The ACMG list does not include autosomal-recessive or X-linked genes. In the present study, members had less difficulty in agreeing that such findings be sought with a view to return. Although this approach could lead to ethical tensions arising from overlap with dominant conditions that are as yet not medically actionable but could be used to inform reproductive decisions, optional screening for carrier status should be considered in GS protocols.
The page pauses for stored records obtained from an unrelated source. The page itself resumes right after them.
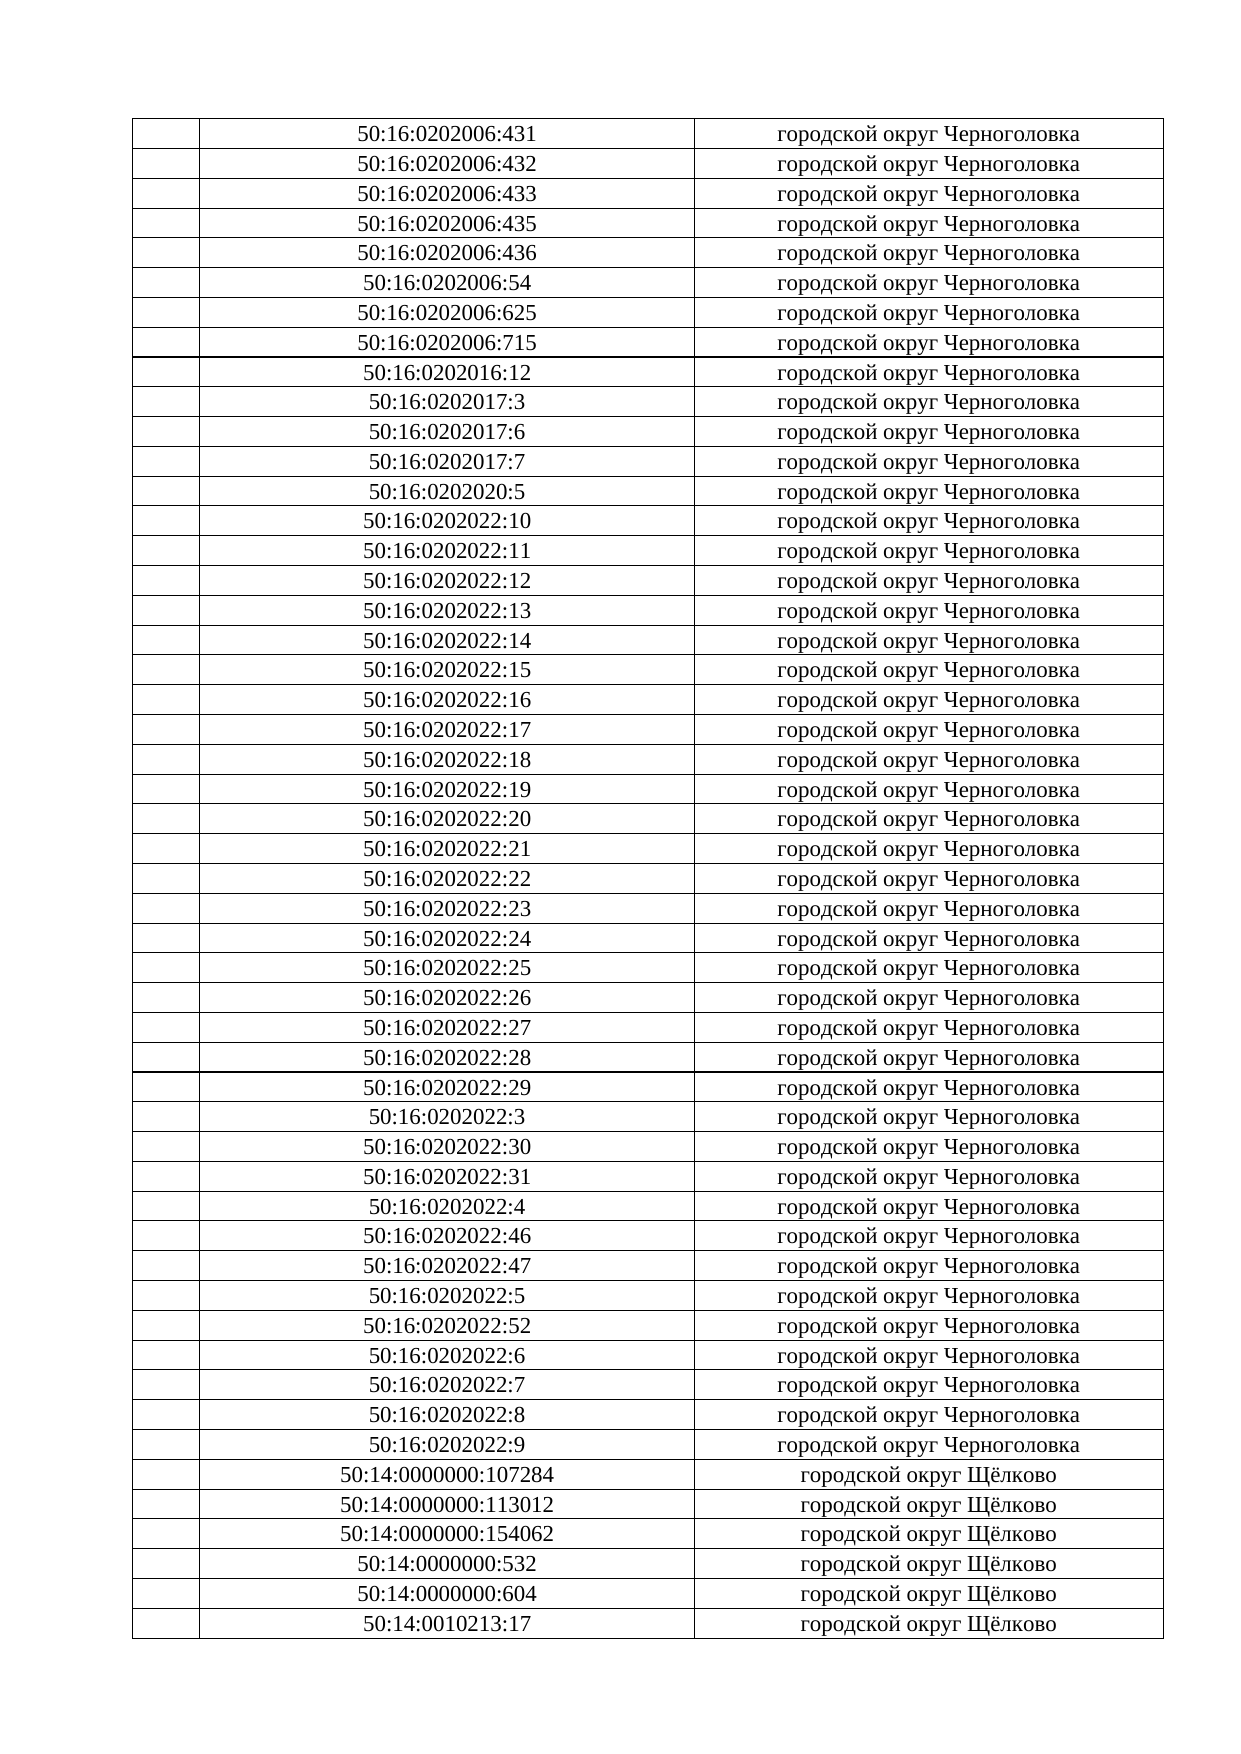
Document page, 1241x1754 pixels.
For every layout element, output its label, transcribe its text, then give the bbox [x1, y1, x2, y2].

table_cell [133, 1132, 199, 1161]
table_cell городской округ Черноголовка [695, 1013, 1163, 1042]
table_cell [133, 1579, 199, 1608]
table_cell [133, 1043, 199, 1071]
table_cell 50:16:0202022:7 [200, 1370, 694, 1399]
table_cell 50:16:0202022:14 [200, 626, 694, 654]
table_cell 50:16:0202022:13 [200, 596, 694, 624]
table_cell 50:16:0202022:8 [200, 1400, 694, 1429]
table_cell городской округ Черноголовка [695, 596, 1163, 624]
table_cell [133, 864, 199, 893]
table_cell 50:14:0000000:154062 [200, 1519, 694, 1548]
table_cell [133, 1251, 199, 1280]
table_cell [133, 655, 199, 684]
table_cell 50:16:0202022:19 [200, 775, 694, 803]
table_cell городской округ Черноголовка [695, 209, 1163, 237]
table_cell 50:14:0000000:604 [200, 1579, 694, 1608]
table_cell 50:16:0202006:715 [200, 328, 694, 356]
table_cell 50:16:0202006:431 [200, 119, 694, 148]
table_cell городской округ Черноголовка [695, 179, 1163, 207]
table_cell [133, 1490, 199, 1518]
table_cell городской округ Черноголовка [695, 894, 1163, 922]
table_cell [133, 238, 199, 267]
table_cell 50:16:0202006:433 [200, 179, 694, 207]
table_cell городской округ Черноголовка [695, 1221, 1163, 1250]
table_cell [133, 775, 199, 803]
table_cell городской округ Черноголовка [695, 775, 1163, 803]
table_cell 50:16:0202017:6 [200, 417, 694, 446]
table_cell [133, 924, 199, 952]
table_cell 50:16:0202022:22 [200, 864, 694, 893]
table_cell городской округ Щёлково [695, 1519, 1163, 1548]
table_cell [133, 209, 199, 237]
table_cell [133, 1281, 199, 1310]
table_cell 50:16:0202022:9 [200, 1430, 694, 1459]
table_cell городской округ Черноголовка [695, 298, 1163, 327]
table_cell городской округ Черноголовка [695, 1132, 1163, 1161]
table_cell [133, 745, 199, 773]
table_cell городской округ Черноголовка [695, 477, 1163, 505]
table_cell городской округ Черноголовка [695, 447, 1163, 476]
table_cell городской округ Черноголовка [695, 358, 1163, 386]
table_cell [133, 1192, 199, 1220]
table_cell городской округ Черноголовка [695, 983, 1163, 1012]
table_cell городской округ Черноголовка [695, 834, 1163, 863]
table_cell [133, 417, 199, 446]
table_cell 50:16:0202022:25 [200, 953, 694, 982]
table_cell [133, 685, 199, 714]
table_cell 50:14:0000000:113012 [200, 1490, 694, 1518]
table_cell [133, 387, 199, 416]
table_cell городской округ Черноголовка [695, 1281, 1163, 1310]
table_cell городской округ Черноголовка [695, 387, 1163, 416]
table_cell 50:16:0202006:436 [200, 238, 694, 267]
table_cell городской округ Черноголовка [695, 864, 1163, 893]
table_cell 50:16:0202006:625 [200, 298, 694, 327]
table_cell 50:16:0202022:15 [200, 655, 694, 684]
table_cell городской округ Щёлково [695, 1490, 1163, 1518]
table_cell [133, 596, 199, 624]
table_cell городской округ Черноголовка [695, 1043, 1163, 1071]
table_cell [133, 983, 199, 1012]
table_cell 50:16:0202016:12 [200, 358, 694, 386]
table_cell 50:16:0202022:20 [200, 804, 694, 833]
table_cell [133, 179, 199, 207]
table_cell городской округ Черноголовка [695, 566, 1163, 595]
table_cell городской округ Черноголовка [695, 1162, 1163, 1191]
table_cell городской округ Черноголовка [695, 1311, 1163, 1339]
table_cell городской округ Черноголовка [695, 1370, 1163, 1399]
table_cell [133, 477, 199, 505]
table_cell городской округ Черноголовка [695, 1430, 1163, 1459]
table_cell [133, 506, 199, 535]
table_cell городской округ Черноголовка [695, 804, 1163, 833]
table_cell 50:16:0202022:5 [200, 1281, 694, 1310]
table_cell [133, 894, 199, 922]
table_cell 50:16:0202022:17 [200, 715, 694, 744]
table_cell [133, 1549, 199, 1578]
table_cell [133, 358, 199, 386]
table_cell 50:16:0202022:47 [200, 1251, 694, 1280]
table_cell 50:16:0202022:11 [200, 536, 694, 565]
table_cell [133, 1341, 199, 1369]
table_cell городской округ Черноголовка [695, 953, 1163, 982]
table_cell городской округ Черноголовка [695, 655, 1163, 684]
table_cell [133, 1400, 199, 1429]
table_cell 50:16:0202017:7 [200, 447, 694, 476]
table_cell городской округ Щёлково [695, 1549, 1163, 1578]
table_cell [133, 1460, 199, 1488]
table_cell [133, 804, 199, 833]
table_cell городской округ Щёлково [695, 1460, 1163, 1488]
table_cell 50:16:0202022:23 [200, 894, 694, 922]
table_cell 50:14:0000000:532 [200, 1549, 694, 1578]
table_cell городской округ Черноголовка [695, 149, 1163, 178]
table_cell [133, 268, 199, 297]
table_cell 50:16:0202022:30 [200, 1132, 694, 1161]
table_cell 50:16:0202017:3 [200, 387, 694, 416]
table_cell 50:16:0202022:27 [200, 1013, 694, 1042]
table_cell [133, 626, 199, 654]
table_cell 50:16:0202022:26 [200, 983, 694, 1012]
table_cell [133, 1519, 199, 1548]
table_cell [133, 1102, 199, 1131]
table_cell [133, 298, 199, 327]
table_cell городской округ Щёлково [695, 1579, 1163, 1608]
table_cell городской округ Черноголовка [695, 328, 1163, 356]
table_cell 50:16:0202022:12 [200, 566, 694, 595]
table_cell 50:14:0010213:17 [200, 1609, 694, 1637]
table_cell 50:14:0000000:107284 [200, 1460, 694, 1488]
table_cell 50:16:0202022:24 [200, 924, 694, 952]
table_cell [133, 834, 199, 863]
table_cell городской округ Черноголовка [695, 238, 1163, 267]
table_cell 50:16:0202022:3 [200, 1102, 694, 1131]
table_cell 50:16:0202022:28 [200, 1043, 694, 1071]
table_cell 50:16:0202022:6 [200, 1341, 694, 1369]
table_cell 50:16:0202020:5 [200, 477, 694, 505]
table_cell городской округ Черноголовка [695, 1192, 1163, 1220]
table_cell городской округ Черноголовка [695, 685, 1163, 714]
table_cell [133, 1162, 199, 1191]
table_cell городской округ Черноголовка [695, 1400, 1163, 1429]
table_cell 50:16:0202022:4 [200, 1192, 694, 1220]
table_cell 50:16:0202006:435 [200, 209, 694, 237]
table_cell [133, 1609, 199, 1637]
table_cell городской округ Черноголовка [695, 1102, 1163, 1131]
table_cell [133, 1221, 199, 1250]
table_cell городской округ Черноголовка [695, 745, 1163, 773]
table_cell [133, 1430, 199, 1459]
table_cell [133, 1073, 199, 1101]
table_cell городской округ Черноголовка [695, 536, 1163, 565]
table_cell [695, 119, 1163, 148]
table_cell городской округ Черноголовка [695, 924, 1163, 952]
table_cell [133, 715, 199, 744]
table_cell [133, 119, 199, 148]
table_cell [133, 1013, 199, 1042]
table_cell 50:16:0202022:21 [200, 834, 694, 863]
table_cell 50:16:0202022:10 [200, 506, 694, 535]
table_cell [133, 1311, 199, 1339]
table_cell [133, 328, 199, 356]
table_cell 50:16:0202022:16 [200, 685, 694, 714]
table_cell [133, 536, 199, 565]
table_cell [695, 1609, 1163, 1637]
table_cell городской округ Черноголовка [695, 1251, 1163, 1280]
table_cell [133, 1370, 199, 1399]
table_cell 50:16:0202022:46 [200, 1221, 694, 1250]
table_cell городской округ Черноголовка [695, 1341, 1163, 1369]
table_cell 50:16:0202022:29 [200, 1073, 694, 1101]
table_cell городской округ Черноголовка [695, 417, 1163, 446]
table_cell городской округ Черноголовка [695, 268, 1163, 297]
table_cell 50:16:0202022:18 [200, 745, 694, 773]
table_cell [133, 447, 199, 476]
table_cell городской округ Черноголовка [695, 1073, 1163, 1101]
table_cell [133, 149, 199, 178]
table_cell 50:16:0202006:54 [200, 268, 694, 297]
table_cell [133, 566, 199, 595]
table_cell городской округ Черноголовка [695, 506, 1163, 535]
table_cell 50:16:0202022:31 [200, 1162, 694, 1191]
table_cell 50:16:0202022:52 [200, 1311, 694, 1339]
table_cell городской округ Черноголовка [695, 715, 1163, 744]
table_cell городской округ Черноголовка [695, 626, 1163, 654]
table_cell [133, 953, 199, 982]
table_cell 50:16:0202006:432 [200, 149, 694, 178]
This study highlights several drivers for engagement and education, both public and professional. Members unanimously consider that informed consent and participant choice are critical, yet have reservations about patient understanding and appreciation of the limitations of genetic information. This is relevant at recruitment, and in the event of disclosure. Multiple issues should be covered during consent for clinical GS,39 but participant “choice” with regard to SF may be less than straightforward.40 Effectively conveying the information required to promote informed consent requires professional insight—while genomics has been steadily gaining ground in mainstream medicine (likely accelerated by the 100,000 Genomes Project), health-care professionals delivering genomics need to be equipped with basic knowledge, as well as routes to specialist expertise.

Strengths and limitations

Study subjects are diverse in specialty, role, and experience and represent views on a publicly funded, large-scale clinical GS program distinct from those reported on to date.19 However all participants are employed by the University of Oxford or Oxford University Hospitals Trust; genomics professionals at other centers in the United Kingdom, and internationally, may have different perspectives.

Conclusions

Findings show that health-care professionals and researchers engaged in genomic medicine in Oxford believe that present policy around SF should be considered conditional; evidence is required to understand variant pathogenicity and penetrance in diverse populations, as well as impacts of disclosure on individuals, families, health-care professionals, and on health-care systems. While evidence accumulates, we advocate for a cautious, limited approach, and urge wide engagement and education with the public and health-care professionals.